# Serviced Apartments in Dubai



## R_Smithy (Jun 13, 2010)

Got to say this is a great froum for people moving to Dubai. I am looking for a serviced Apartment in Bur Dubai area when I arrive. Only requirement is theres basic cooking facilities and high speed internet. I am looking to pay for each month stay at a time as this will only be for the short term until I find something more permanent. Any suggestions would be appreciated.


----------



## rsinner (Feb 3, 2009)

not sure if you would be able to get good net speeds in any hotel apartment here
In Bur Dubai, there are quite a few hotel partments. I stayed in Golden Sands for a few weeks, but the net speed was worse than crap


----------



## BerndinDubai (Jan 8, 2010)

There are many in Bur Dubai and Deira with reasonable internet speed. Check out booking.com for "Dubai" and use the filter "apartments". The rates are very low at the moment because it is soooooooooooooo hot!


----------



## chay14ph (Nov 3, 2008)

Hello, here are some hotel apartment in burdubai where some of our guests stayed.
Just google to see their website as im not allowed to post the link.

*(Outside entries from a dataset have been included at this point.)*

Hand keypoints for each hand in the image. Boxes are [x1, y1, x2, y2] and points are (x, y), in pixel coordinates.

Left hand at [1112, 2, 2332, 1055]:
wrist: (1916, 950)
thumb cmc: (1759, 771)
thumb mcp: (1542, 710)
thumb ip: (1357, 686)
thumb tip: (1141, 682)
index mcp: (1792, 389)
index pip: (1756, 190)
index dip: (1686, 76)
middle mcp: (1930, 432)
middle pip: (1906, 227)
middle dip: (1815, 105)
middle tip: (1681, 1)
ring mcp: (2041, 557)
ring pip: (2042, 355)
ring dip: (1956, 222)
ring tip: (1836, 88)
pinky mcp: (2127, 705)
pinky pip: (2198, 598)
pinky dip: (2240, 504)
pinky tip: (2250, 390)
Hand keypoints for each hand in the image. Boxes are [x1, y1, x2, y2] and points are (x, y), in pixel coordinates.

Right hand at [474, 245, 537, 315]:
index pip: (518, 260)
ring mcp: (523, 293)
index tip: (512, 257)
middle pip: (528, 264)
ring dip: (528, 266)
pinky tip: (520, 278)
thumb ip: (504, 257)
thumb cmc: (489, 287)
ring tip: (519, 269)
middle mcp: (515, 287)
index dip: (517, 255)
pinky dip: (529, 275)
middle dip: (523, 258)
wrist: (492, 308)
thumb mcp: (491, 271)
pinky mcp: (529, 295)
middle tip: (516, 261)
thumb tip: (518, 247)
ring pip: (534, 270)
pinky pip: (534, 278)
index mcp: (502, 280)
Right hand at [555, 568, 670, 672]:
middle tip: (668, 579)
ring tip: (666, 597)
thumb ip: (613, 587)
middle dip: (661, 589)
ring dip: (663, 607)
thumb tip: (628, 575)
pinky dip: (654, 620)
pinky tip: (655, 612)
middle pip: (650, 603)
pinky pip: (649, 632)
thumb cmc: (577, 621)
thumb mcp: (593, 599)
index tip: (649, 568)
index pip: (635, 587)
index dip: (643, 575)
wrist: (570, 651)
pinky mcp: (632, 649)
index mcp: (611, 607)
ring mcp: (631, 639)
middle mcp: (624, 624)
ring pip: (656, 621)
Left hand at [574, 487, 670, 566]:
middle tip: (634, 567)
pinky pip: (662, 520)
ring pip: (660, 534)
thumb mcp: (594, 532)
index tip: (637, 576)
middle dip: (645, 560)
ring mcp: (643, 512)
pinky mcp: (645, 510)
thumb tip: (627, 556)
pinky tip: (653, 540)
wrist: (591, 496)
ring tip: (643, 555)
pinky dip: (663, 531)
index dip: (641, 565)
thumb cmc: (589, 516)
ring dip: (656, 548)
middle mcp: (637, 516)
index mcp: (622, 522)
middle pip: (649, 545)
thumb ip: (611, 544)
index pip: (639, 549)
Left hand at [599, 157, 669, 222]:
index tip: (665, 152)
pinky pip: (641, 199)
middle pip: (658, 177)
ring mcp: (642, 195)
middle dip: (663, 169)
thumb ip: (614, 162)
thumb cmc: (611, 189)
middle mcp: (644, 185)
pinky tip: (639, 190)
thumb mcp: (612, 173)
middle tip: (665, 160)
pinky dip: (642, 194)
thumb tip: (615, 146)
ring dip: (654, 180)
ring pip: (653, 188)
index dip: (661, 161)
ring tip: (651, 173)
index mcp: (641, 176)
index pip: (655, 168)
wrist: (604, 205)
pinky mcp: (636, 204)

1.) Ramee HOtel Apartment 2 - Tel no. 04-355 3344


2.) Pearl Residence Hotel - tel no. 04-355 8111

3.) Premier Hotel Apt.- tel no. 04-359 9545

4.) Golden Sands 5 - tel no. 04-355 55 53

5.) London Creek Hotel - tel no. 04-355 5444


----------



## rsinner (Feb 3, 2009)

chay14ph said:


> Hello, here are some hotel apartment in burdubai where some of our guests stayed.
> Just google to see their website as im not allowed to post the link.
> 
> 1.) Ramee HOtel Apartment 2 - Tel no. 04-355 3344
> ...


I stayed in Golden Sands 5. One single 256 or 512 kbps internet connection *for all* the guests (from their rooms - not sure if the business center connection was faster)


----------



## R_Smithy (Jun 13, 2010)

Thanks for all your replies. I will spend sometime on the internet searching through the recommendations. If anyone else has any other suggestions please post.


----------